Here’s a sample of what a modern sensor would collect and report back of EVERY web connection. This is the “traffic summary” mentioned in this article.

Many enhancements can be attached to this summary, sourced from machine-learning algorithms, statistical analysis, static matches, etc. Here’s a few to get the juices flowing:

  • GeoIP of source, ASN name/number
  • Abnormally short client header
  • Abnormal URI - Repeated character sequence observed (“../”)
  • Abnormal URI - Rare resource requested (/Windows/System32/config)
  • User-Agent Levenshtein distance anomaly (Mozillla -> Mozilla)

You should start to realize how difficult it’s going to be for an adversary to avoid tripping all these enhanced features around the attack. Many of them source from statistical inference (e.g. the one’s with ‘rare’ in the name are unusual considering what that host/service usually does). Let’s look at the other example we mentioned earlier: Command and control to a DGA domain.

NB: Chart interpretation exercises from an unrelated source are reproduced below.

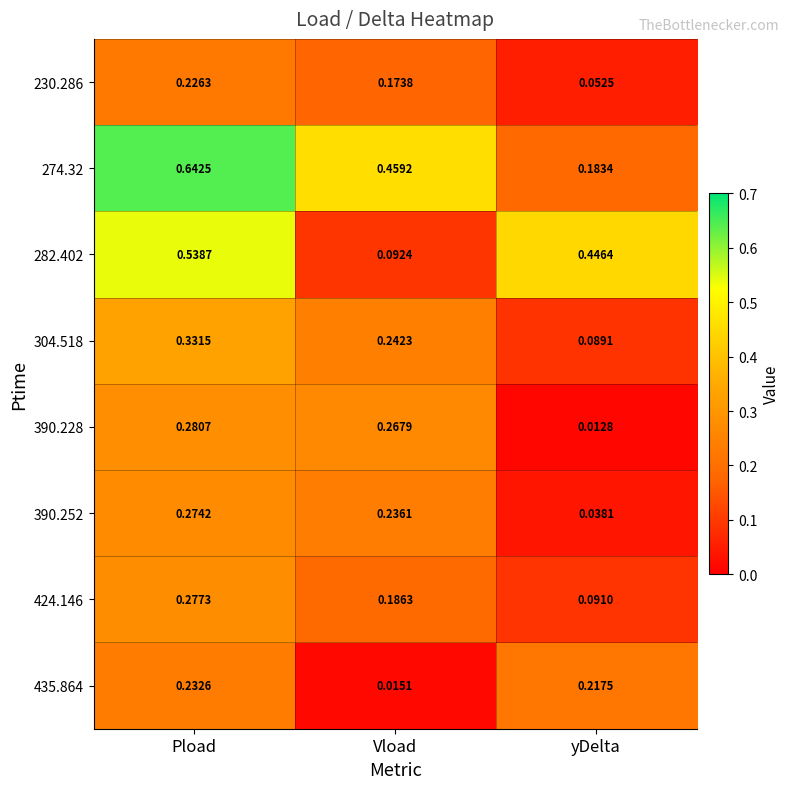

Which series changed the most between Pload and Vload?

282.402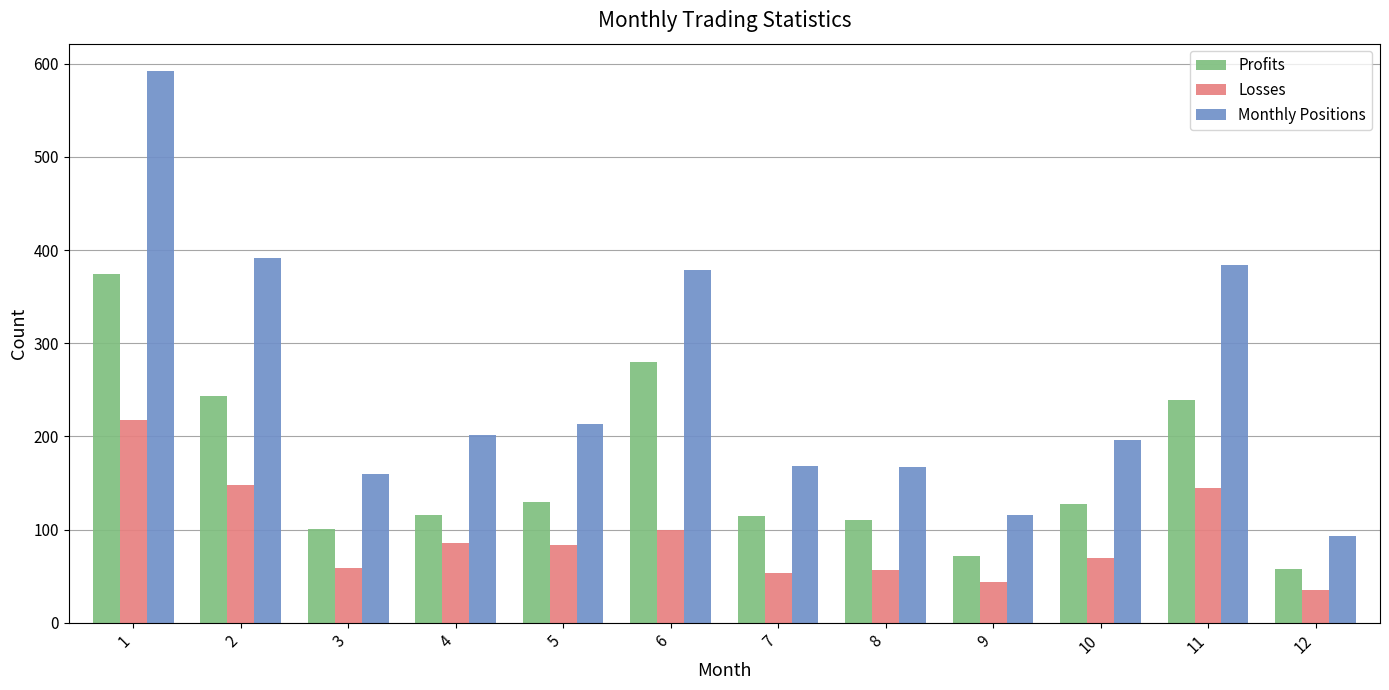

Which series has the widest spread of values?

Monthly Positions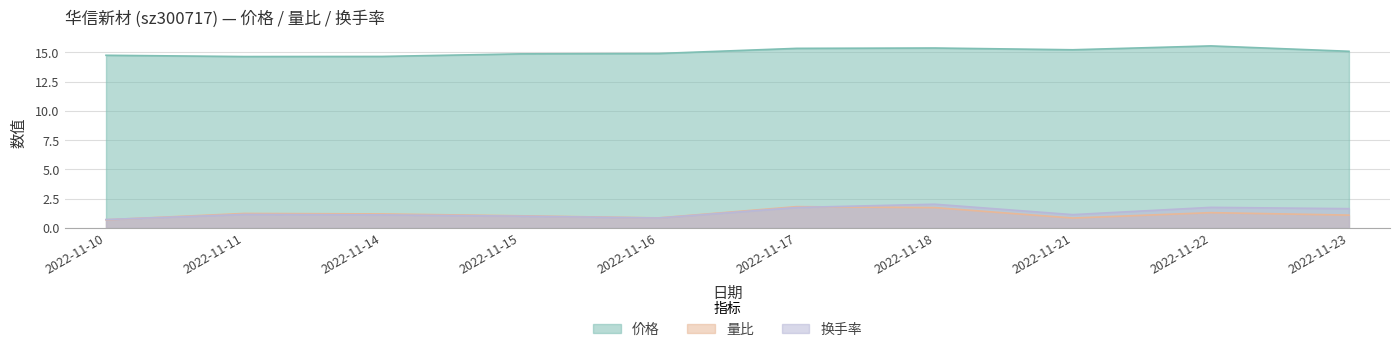

Is it true that 换手率 equals 0.6 at 2022-11-23?

False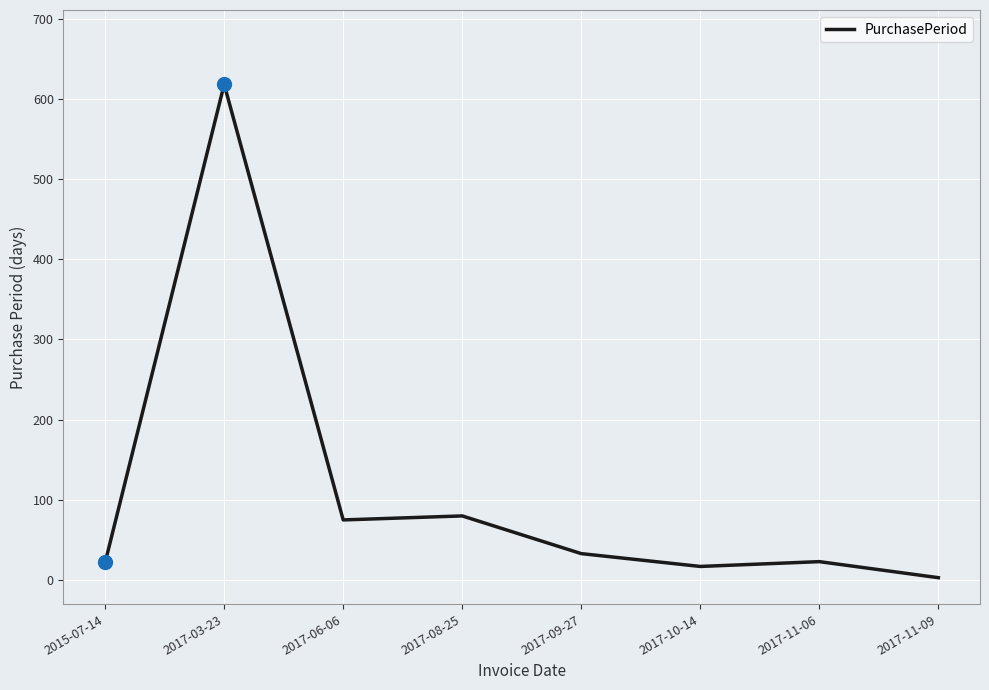

At which label is the value closest to 310?

2017-08-25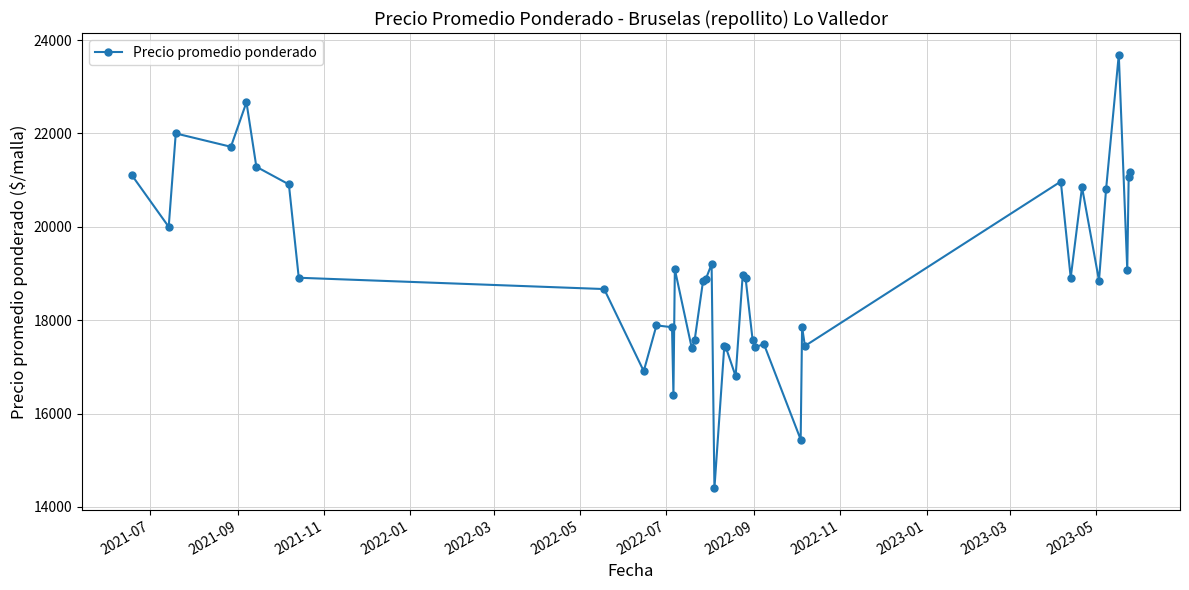

True or false: the data has more than 2 interior local peaks.

True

Here are some enhancements that can be applied to this traffic summary:

  • GeoIP destination, ASN name/number
  • Unusual connection to foreign host
  • Web host property carries a high entropy domain name (appears random:
  • Base64 encoded text in URI (cc=V293LCB5b3UndmUgd29uIGEgZnJlZSBKQVNLIGRlbW8h)
  • Internal host not a normal web client

What’s not shown above is the millions (or billions) of traffic summaries surrounding these two with nothing of particular interest bubbling up. It’s the AI’s turn now to stitch these two artifacts together, to begin telling a story of host compromise. Exciting, right? I think so.

Wrapping it up

So it seems IDS is dying. But it’s not dead yet. Many mature security operations rely on the IDS heavily. It’s still very good at identifying known remote access trojans (RATs), and being a configuration point by which human analysts can apply control. We looked at only a small sample of different IDS evasion strategies, and when those hopefully begin to grasp the problem and then possibly a solution. There’s a smarter way to perform detection that doesn’t rely on the IDS signature lifecycle; by collecting data on everything, and allowing offline analysis apply genius algorithms to enhance the data, enabling AI to connect the dots for us.